Creating final cohort table...
✅ Final cohort created: 54509 hospitalizations
Mortality rate: 0.110


In [32]:
cohort_final['disposition'].value_counts()*100/cohort_final.shape[0]

disposition
0    88.96696
1    11.03304
Name: count, dtype: float64

## Cohort Summary and Validation

In [33]:
# Display cohort summary
print("=== ICU Cohort Summary ===")
print(f"Total hospitalizations: {len(cohort_final):,}")
print(f"Mortality rate: {cohort_final['disposition'].mean():.3f} ({cohort_final['disposition'].sum():,} deaths)")
print(f"Survival rate: {1 - cohort_final['disposition'].mean():.3f} ({(cohort_final['disposition'] == 0).sum():,} survivors)")

# Time range analysis
print(f"\n=== Time Range Analysis ===")
print(f"Cohort start date: {cohort_final['start_dttm'].min()}")
print(f"Cohort end date: {cohort_final['start_dttm'].max()}")
print(f"24-hour window duration: {(cohort_final['hour_24_end_dttm'] - cohort_final['hour_24_start_dttm']).iloc[0]}")

# Validation checks
print(f"\n=== Validation Checks ===")
print(f"All 24-hour windows are exactly 24 hours: {((cohort_final['hour_24_end_dttm'] - cohort_final['hour_24_start_dttm']).dt.total_seconds() == 24*3600).all()}")
print(f"No missing hospitalization IDs: {cohort_final['hospitalization_id'].isna().sum() == 0}")
print(f"All start times before end times: {(cohort_final['start_dttm'] <= cohort_final['hour_24_end_dttm']).all()}")

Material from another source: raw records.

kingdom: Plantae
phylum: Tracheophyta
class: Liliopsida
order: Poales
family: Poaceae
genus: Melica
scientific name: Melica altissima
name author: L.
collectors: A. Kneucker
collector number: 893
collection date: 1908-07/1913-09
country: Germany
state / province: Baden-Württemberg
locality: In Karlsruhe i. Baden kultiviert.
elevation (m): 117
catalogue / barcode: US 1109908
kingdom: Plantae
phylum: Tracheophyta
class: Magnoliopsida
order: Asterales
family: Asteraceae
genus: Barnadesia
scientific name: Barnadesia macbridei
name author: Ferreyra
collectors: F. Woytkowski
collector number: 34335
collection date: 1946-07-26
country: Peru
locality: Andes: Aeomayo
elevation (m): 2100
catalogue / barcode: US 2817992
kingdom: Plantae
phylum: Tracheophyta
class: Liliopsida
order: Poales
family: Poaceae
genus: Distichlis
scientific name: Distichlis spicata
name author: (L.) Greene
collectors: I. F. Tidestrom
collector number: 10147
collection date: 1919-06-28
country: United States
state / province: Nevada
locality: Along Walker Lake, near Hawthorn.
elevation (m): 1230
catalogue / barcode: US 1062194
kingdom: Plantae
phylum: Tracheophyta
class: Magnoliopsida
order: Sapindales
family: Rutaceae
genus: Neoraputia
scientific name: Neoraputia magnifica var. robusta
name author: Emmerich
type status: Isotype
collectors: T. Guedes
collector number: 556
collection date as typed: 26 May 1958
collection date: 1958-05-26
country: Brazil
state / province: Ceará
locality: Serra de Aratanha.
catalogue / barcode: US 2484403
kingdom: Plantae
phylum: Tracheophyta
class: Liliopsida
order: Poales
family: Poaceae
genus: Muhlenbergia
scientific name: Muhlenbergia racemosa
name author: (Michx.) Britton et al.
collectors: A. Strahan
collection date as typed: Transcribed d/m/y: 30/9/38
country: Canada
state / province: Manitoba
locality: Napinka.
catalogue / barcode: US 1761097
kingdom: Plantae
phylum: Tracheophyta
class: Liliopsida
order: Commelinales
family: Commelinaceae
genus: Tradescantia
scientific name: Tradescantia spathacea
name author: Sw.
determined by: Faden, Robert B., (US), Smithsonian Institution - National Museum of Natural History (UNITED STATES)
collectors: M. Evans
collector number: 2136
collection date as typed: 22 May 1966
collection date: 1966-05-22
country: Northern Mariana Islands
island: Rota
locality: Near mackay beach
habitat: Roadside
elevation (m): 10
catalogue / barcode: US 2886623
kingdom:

=== ICU Cohort Summary ===
Total hospitalizations: 54,509
Mortality rate: 0.110 (6,014 deaths)
Survival rate: 0.890 (48,495 survivors)

=== Time Range Analysis ===
Cohort start date: 2105-10-04 22:27:12+00:00
Cohort end date: 2214-05-03 22:09:18+00:00
24-hour window duration: 1 days 00:00:00

=== Validation Checks ===
All 24-hour windows are exactly 24 hours: True
No missing hospitalization IDs: True
All start times before end times: True


## Save Cohort to Output Directory

In [34]:
# Save cohort to output/preprocessing directory
output_path = os.path.join('..', 'output', 'preprocessing', 'icu_cohort.parquet')
cohort_final.to_parquet(output_path, index=False)

print(f"✅ Cohort saved to: {output_path}")
print(f"File size: {os.path.getsize(output_path) / 1024:.1f} KB")
print(f"Shape: {cohort_final.shape}")

# Save additional metadata
metadata = {
    'cohort_size': len(cohort_final),
    'mortality_rate': float(cohort_final['disposition'].mean()),
    'date_range': {
        'start': cohort_final['start_dttm'].min().isoformat(),
        'end': cohort_final['start_dttm'].max().isoformat()
    },
    'criteria': {
        'min_age': 18,
        'years': '2020-2021',
        'icu_window': '48_hours_from_admission',
        'min_icu_duration': '24_hours',
        'icu_or_icu_handling': 'continuous_icu'
    }
}

metadata_path = os.path.join('..', 'output', 'preprocessing', 'cohort_metadata.json')
with open(metadata_path, 'w') as f:
    json.dump(metadata, f, indent=2)

print(f"✅ Metadata saved to: {metadata_path}")
print("\n🎉 Cohort generation completed successfully!")

✅ Cohort saved to: ../output/preprocessing/icu_cohort.parquet
File size: 2091.1 KB
Shape: (54509, 5)
✅ Metadata saved to: ../output/preprocessing/cohort_metadata.json

🎉 Cohort generation completed successfully!